*Data to examine:*
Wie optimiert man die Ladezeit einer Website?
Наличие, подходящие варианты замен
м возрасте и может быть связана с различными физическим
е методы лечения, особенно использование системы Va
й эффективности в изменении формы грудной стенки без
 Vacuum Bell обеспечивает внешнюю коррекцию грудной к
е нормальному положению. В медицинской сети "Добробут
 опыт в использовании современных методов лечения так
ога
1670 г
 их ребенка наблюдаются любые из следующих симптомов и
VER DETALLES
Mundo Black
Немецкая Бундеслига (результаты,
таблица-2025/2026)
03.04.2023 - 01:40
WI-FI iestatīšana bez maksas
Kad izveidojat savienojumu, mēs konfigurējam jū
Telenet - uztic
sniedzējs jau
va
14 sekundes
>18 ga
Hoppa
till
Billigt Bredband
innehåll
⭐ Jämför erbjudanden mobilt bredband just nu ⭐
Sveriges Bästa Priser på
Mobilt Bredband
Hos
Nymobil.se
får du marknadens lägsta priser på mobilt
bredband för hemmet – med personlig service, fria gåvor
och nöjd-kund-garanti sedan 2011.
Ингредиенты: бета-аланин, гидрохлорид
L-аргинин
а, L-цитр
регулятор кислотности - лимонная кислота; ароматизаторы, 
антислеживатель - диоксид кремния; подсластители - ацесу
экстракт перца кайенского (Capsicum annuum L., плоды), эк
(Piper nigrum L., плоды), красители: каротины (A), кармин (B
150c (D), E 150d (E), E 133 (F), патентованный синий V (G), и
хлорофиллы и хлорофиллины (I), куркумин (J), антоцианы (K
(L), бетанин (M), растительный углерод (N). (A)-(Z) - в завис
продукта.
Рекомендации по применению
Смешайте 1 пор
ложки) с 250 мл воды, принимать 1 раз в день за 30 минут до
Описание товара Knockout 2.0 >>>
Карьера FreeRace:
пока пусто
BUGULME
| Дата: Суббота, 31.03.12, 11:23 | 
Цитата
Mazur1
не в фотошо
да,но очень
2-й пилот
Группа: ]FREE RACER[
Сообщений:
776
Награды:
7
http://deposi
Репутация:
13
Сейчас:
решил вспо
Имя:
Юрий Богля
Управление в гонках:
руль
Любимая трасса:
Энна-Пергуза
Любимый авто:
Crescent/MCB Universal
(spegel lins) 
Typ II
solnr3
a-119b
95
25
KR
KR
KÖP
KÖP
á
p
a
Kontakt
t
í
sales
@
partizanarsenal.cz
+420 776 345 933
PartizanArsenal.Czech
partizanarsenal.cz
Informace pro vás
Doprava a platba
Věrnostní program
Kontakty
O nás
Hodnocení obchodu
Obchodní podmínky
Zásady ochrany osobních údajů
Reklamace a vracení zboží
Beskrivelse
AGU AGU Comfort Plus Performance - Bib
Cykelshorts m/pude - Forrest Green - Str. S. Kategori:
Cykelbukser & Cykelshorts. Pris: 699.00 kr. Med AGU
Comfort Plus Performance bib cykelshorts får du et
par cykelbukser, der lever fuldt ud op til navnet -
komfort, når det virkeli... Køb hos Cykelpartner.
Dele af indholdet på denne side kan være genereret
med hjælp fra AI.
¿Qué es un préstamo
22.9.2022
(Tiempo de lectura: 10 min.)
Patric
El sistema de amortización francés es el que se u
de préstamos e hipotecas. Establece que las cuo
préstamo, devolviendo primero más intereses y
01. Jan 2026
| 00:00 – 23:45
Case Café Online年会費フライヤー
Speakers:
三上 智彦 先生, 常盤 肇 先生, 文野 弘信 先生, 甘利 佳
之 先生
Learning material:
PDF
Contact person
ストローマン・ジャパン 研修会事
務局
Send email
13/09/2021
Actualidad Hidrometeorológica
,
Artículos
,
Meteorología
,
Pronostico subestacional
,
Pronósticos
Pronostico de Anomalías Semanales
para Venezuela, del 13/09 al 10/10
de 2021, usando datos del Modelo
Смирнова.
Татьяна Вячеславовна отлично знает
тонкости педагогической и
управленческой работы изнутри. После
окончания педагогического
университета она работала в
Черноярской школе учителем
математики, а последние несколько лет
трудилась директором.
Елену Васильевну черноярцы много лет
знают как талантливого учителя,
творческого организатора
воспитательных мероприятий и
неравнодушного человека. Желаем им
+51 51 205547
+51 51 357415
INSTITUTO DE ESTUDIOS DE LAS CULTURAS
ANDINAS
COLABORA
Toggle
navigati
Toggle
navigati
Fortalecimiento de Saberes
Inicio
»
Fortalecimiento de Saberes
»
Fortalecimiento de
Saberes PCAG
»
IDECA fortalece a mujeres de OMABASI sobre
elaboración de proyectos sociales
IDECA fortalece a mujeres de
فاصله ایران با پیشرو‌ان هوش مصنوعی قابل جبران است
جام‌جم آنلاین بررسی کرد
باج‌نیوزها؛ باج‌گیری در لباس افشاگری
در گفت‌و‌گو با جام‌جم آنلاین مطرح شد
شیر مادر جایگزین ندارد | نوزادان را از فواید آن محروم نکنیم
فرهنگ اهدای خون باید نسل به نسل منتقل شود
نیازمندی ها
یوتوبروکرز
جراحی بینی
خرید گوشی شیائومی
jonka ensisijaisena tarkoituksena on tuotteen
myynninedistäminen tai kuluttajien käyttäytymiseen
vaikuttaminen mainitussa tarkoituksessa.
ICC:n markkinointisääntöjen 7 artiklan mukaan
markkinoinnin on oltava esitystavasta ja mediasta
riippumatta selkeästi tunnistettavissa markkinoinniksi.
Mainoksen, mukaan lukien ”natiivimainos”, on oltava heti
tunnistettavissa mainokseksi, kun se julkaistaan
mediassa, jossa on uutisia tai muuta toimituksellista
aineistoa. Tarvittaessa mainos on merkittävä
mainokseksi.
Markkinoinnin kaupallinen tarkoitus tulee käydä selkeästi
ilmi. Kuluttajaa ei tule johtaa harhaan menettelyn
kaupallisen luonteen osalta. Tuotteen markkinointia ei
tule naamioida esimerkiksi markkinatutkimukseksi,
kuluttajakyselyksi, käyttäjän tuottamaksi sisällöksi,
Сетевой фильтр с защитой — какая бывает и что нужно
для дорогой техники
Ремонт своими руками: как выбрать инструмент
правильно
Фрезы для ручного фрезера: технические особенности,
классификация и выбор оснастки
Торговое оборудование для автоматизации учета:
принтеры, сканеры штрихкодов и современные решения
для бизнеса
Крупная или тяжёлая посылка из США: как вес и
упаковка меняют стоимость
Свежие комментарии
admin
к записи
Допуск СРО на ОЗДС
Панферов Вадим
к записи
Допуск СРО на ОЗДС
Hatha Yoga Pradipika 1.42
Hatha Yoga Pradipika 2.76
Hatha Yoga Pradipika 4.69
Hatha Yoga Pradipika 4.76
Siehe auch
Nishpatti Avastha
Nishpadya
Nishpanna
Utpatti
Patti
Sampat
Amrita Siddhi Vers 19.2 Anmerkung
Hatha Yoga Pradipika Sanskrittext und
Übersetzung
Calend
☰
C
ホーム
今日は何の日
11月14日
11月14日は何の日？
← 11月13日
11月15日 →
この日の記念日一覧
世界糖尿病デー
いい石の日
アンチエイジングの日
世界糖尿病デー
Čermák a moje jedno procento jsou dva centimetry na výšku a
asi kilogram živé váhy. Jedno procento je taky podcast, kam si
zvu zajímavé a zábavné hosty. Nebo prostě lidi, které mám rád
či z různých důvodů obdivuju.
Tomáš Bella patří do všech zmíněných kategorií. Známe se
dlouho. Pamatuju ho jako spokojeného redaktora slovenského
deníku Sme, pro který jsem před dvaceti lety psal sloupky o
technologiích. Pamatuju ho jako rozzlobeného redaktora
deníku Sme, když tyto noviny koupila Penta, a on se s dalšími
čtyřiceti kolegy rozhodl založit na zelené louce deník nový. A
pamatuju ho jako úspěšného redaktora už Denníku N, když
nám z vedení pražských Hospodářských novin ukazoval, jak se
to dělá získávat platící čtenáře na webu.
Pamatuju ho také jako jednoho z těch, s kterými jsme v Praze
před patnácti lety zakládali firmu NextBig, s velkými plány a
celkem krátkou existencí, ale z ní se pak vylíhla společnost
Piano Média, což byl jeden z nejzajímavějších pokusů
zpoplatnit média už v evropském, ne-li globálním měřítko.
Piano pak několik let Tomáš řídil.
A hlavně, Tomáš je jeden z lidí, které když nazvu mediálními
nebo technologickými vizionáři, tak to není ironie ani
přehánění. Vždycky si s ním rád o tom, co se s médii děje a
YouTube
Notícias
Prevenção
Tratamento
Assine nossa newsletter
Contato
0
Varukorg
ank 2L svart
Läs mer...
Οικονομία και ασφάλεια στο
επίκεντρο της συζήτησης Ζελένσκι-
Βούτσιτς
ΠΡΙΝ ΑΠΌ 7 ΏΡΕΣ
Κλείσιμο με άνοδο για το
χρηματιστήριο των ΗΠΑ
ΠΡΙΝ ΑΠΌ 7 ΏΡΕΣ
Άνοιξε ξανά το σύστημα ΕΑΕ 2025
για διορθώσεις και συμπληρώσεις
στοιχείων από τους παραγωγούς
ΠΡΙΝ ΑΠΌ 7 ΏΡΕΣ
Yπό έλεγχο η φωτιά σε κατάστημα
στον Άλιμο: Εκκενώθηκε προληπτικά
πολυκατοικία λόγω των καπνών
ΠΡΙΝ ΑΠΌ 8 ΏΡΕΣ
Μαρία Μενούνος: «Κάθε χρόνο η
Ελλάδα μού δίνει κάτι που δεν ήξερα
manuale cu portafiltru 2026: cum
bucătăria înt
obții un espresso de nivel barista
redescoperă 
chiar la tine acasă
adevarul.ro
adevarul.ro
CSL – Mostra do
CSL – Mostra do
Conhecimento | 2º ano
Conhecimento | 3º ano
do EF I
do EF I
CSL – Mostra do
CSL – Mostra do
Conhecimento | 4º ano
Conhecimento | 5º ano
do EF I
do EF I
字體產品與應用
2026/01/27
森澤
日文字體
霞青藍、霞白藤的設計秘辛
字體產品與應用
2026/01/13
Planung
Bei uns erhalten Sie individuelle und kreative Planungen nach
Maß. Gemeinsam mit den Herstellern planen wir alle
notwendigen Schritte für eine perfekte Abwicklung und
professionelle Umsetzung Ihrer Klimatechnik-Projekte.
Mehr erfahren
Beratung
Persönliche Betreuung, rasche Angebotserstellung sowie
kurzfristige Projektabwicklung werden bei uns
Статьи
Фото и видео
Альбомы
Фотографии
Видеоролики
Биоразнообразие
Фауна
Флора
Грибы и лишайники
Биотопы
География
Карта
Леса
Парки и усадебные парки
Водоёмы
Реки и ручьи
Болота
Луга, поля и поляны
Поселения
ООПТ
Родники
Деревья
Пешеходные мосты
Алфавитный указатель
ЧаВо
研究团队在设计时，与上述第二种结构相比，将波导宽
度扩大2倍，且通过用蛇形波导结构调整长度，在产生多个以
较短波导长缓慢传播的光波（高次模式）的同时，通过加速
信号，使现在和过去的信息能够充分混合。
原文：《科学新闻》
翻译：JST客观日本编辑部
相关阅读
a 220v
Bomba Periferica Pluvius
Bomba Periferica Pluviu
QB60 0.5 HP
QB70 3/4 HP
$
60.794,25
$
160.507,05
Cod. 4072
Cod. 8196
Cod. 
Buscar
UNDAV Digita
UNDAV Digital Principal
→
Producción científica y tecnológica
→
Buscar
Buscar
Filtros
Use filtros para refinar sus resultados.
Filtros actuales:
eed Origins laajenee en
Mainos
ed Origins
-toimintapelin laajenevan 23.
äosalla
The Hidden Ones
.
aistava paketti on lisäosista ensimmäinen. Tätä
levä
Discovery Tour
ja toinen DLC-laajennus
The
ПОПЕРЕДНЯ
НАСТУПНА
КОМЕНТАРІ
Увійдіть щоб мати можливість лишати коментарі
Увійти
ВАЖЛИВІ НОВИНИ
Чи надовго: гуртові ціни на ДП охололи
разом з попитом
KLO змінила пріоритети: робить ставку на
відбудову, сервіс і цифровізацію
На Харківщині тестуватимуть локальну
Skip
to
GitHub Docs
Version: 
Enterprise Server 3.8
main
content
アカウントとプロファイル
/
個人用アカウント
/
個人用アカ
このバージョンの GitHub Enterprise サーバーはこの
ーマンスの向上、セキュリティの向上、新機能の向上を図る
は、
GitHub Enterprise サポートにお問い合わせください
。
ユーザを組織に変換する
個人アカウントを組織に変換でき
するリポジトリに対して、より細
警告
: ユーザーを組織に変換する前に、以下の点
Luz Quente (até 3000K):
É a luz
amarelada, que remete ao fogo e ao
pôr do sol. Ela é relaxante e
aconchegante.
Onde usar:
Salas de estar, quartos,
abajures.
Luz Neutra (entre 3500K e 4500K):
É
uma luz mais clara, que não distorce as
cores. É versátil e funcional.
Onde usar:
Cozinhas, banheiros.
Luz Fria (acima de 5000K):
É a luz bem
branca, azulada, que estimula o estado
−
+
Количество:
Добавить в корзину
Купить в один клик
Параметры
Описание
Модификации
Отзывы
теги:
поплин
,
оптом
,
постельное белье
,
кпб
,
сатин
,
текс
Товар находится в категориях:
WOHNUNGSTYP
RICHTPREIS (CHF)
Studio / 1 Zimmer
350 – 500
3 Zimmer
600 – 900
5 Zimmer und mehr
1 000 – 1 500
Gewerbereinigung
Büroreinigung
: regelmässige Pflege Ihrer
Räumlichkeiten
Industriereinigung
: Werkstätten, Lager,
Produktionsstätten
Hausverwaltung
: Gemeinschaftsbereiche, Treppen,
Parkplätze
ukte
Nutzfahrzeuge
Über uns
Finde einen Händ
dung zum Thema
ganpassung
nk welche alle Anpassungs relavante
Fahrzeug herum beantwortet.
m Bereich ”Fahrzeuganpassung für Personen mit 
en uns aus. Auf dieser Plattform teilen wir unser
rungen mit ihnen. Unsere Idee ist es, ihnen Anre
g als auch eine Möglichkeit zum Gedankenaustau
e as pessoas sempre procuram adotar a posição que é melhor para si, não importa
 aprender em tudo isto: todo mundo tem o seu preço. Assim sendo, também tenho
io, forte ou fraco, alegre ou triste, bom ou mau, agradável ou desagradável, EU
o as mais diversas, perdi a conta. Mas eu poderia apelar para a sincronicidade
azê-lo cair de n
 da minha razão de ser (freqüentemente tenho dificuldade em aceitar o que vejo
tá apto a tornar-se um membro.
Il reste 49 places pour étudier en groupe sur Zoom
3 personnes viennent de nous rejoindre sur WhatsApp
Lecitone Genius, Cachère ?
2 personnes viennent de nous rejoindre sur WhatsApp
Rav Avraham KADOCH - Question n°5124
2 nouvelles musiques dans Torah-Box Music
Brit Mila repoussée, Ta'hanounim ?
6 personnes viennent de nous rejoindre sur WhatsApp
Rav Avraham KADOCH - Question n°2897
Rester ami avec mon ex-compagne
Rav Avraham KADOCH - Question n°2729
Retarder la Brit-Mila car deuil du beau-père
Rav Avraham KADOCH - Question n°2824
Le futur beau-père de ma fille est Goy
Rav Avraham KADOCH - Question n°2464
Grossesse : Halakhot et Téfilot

*About this task:*
When a line in the material above includes the word "UNDAV", copy that line.

*Task response:*
UNDAV Digita
UNDAV Digital Principal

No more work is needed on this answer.